Ever since validation of the germ theory of disease in the late 19th century, the basis of microbial pathogenicity has fascinated and frustrated generations of scientists. As new and more powerful tools and technologies have become available, from electron microscopes to molecular genetics and now comparative genomics, the special properties of pathogens have been continually revisited, usually without definitive answers. Pathogenicity has proved to be, in the large majority of cases, a complex and elusive trait. The advent of genomics, and especially the capacity to compare gene and genome sequences across contrasting pathogen types, has for the first time opened up the prospect of identifying conserved and divergent genetic blueprints required for the disease process in plant and animal hosts. Is there a common core of genes necessary for pathogenesis, and if so, what are they? One thread already emerging from functional genomic analyses is the involvement of conserved signal networks in disease initiation by a variety of fungal pathogens with contrasting infection strategies and different hosts. This is not surprising, given the need for the successful pathogen to locate, penetrate and colonise a living host, a developmental programme involving precise regulation of "when to go", "where to go" and how to survive a harsh environment which includes both basal and innate host defence responses.
The hyphal habit of filamentous fungi is uniquely adapted for exploratory growth on surfaces, within the pore space system of soils, organic substrates, or plant and animal hosts. Optimum deployment of energy and resources relies on appropriate responses to environmental cues. In rust fungi, environmental sensing starts in the hydrated spore, which is photosensitive. This adaptation synchronises germination with periods when the risk of death by dessication or UV radiation is least. Contact sensing then aids orientation of the germ tube to stomatal penetration sites. Topographical signals trigger appressorium formation. The cereal eyespot fungus, Tapesia, forms specialised infection plaques in the tight spaces between leaf sheaths at the base of the plant. The signal for plaque induction appears to be mechanical pressure. This mechano-sensing response partly explains the location of eyespot lesions and can be used to extend the range of plant organs and hosts attacked. In contrast, the leaf blotch pathogen Mycosphaerella graminicola (Septoria tritici) enters through stomata without forming highly differentiated infection structures, and then grows for an extended period within intercellular spaces. The signal-response pathways controlling this endophytic phase and the transition to necrotic lesion formation are not known, but analysis of the transcriptome at specific stages should provide clues. A unigene set representing almost one third of the M. graminicola genome has been arrayed at Manchester University and is now being interrogated with cDNA probes prepared from the pathogen growing under a range of conditions, including within host tissues. Metabolic regulation in these different circumstances will, we hope, reveal pathways necessary for pathogenesis, and novel targets for intervention in the disease process.

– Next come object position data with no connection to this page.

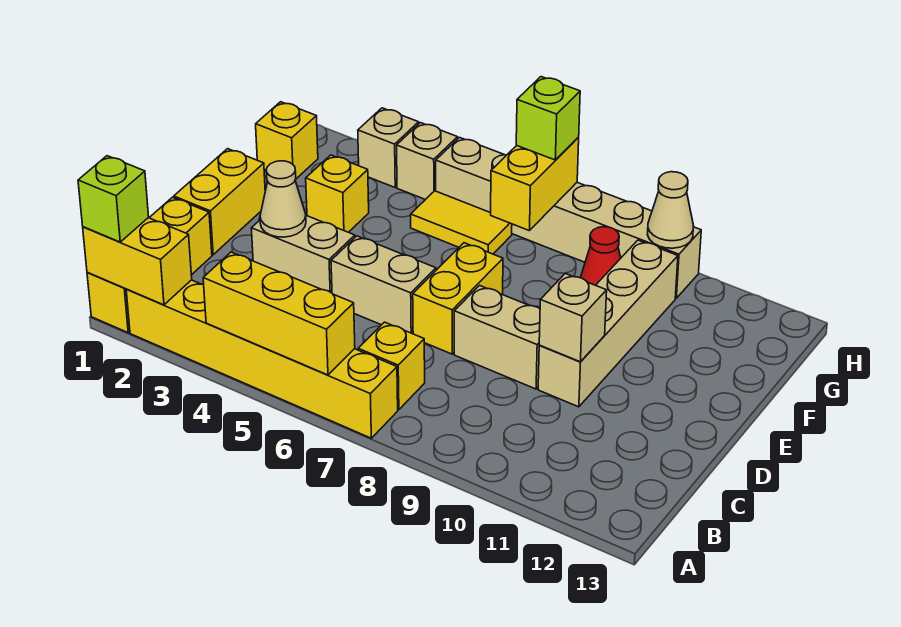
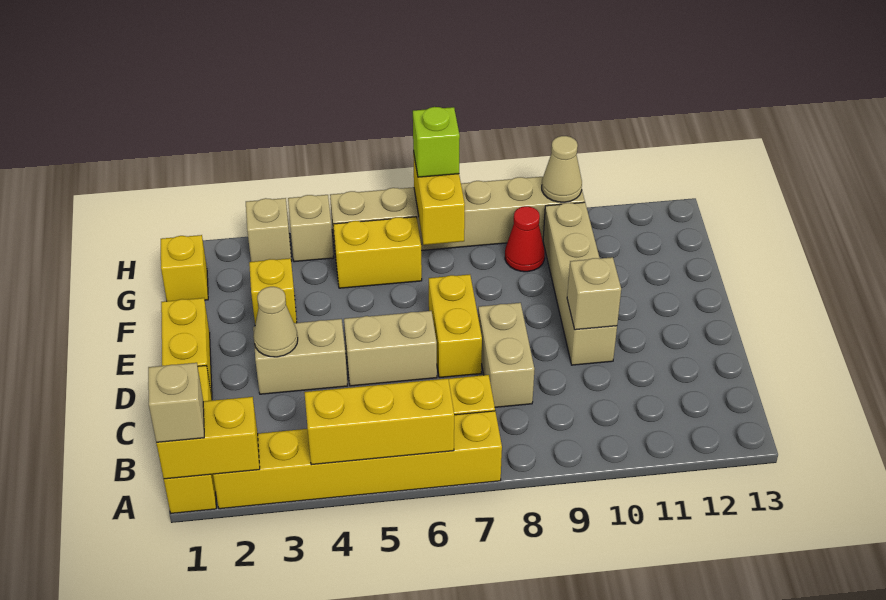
lime 1x1 brick [78,156,149,242] -> tan 1x1 brick [148,363,204,443]
tan 1x2 brick [454,285,540,389] -> tan 1x2 brick turned to [478,303,534,407]
yellow 1x2 tile [411,191,512,254] -> yellow 1x2 brick [333,217,422,288]

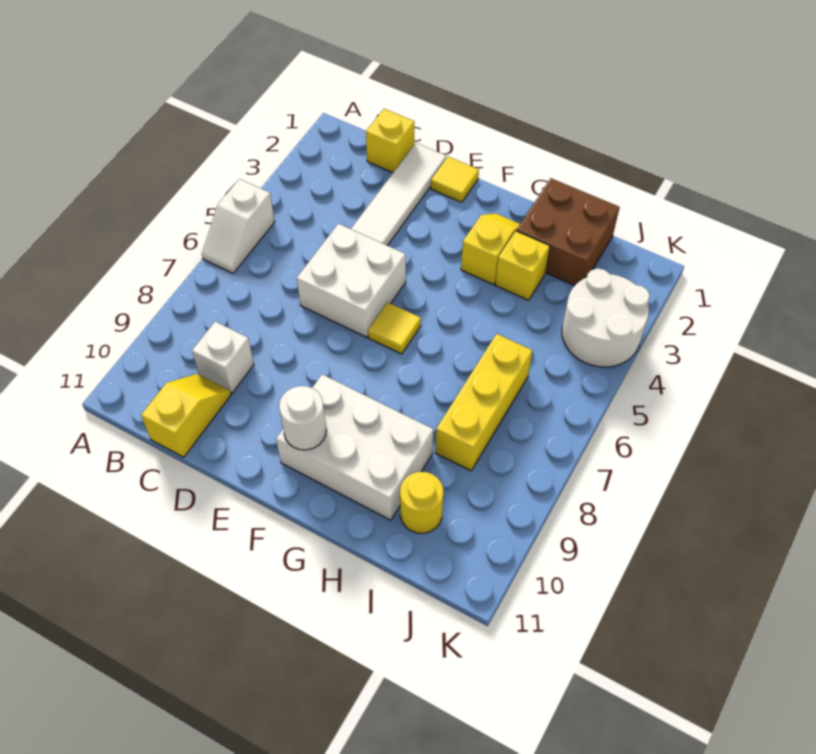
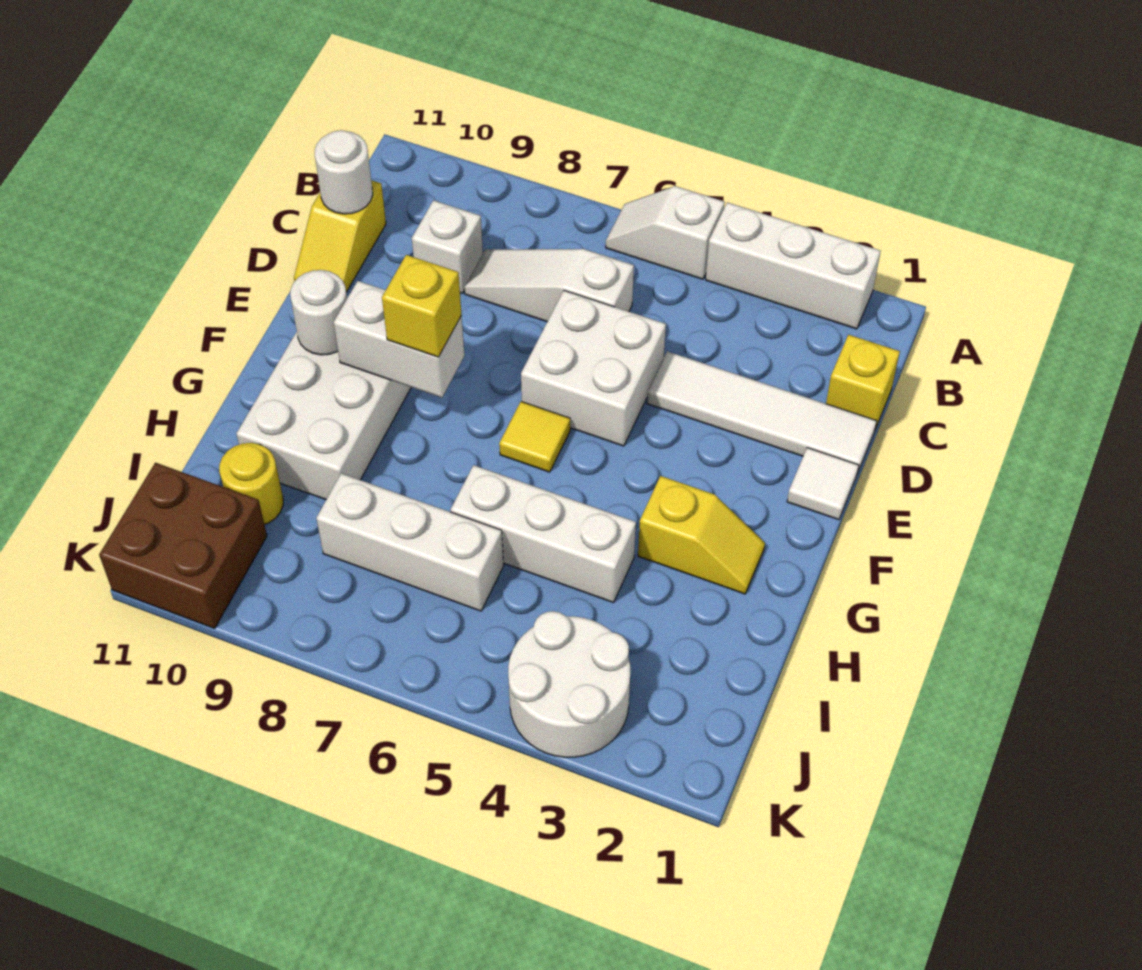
none -> white 1x3 brick [706,202,881,329]
none -> white 1x3 slope [464,249,634,322]
yellow 1x2 slope [141,374,231,457] -> yellow 1x2 slope turned to [294,180,386,292]
none -> white 1x1 round brick [315,130,373,214]
yellow 1x1 tile [431,157,479,202] -> white 1x1 tile [787,448,859,520]
none -> white 1x2 brick [334,281,464,398]
brown 2x2 brick [517,178,620,286] -> brown 2x2 brick moved to [99,463,267,628]
yellow 1x1 brick [495,231,550,300] -> yellow 1x1 brick moved to [382,255,462,357]
none -> white 1x3 brick [451,465,636,603]
yellow 1x3 brick [435,334,533,471] -> white 1x3 brick [316,473,504,611]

To date, less than fifteen fungal genomes have been sequenced. More are arriving in an accelerating pipeline. But the scale of the task should not be underestimated. Recent calculations based on biodiversity indices suggest that there may be 1.5 million fungal species, the second largest group after the insects. Of these a high proportion form associations with plants and animals, in a myriad different relationships. We are sitting on the tip of a vast and unexplored iceberg awaiting discovery.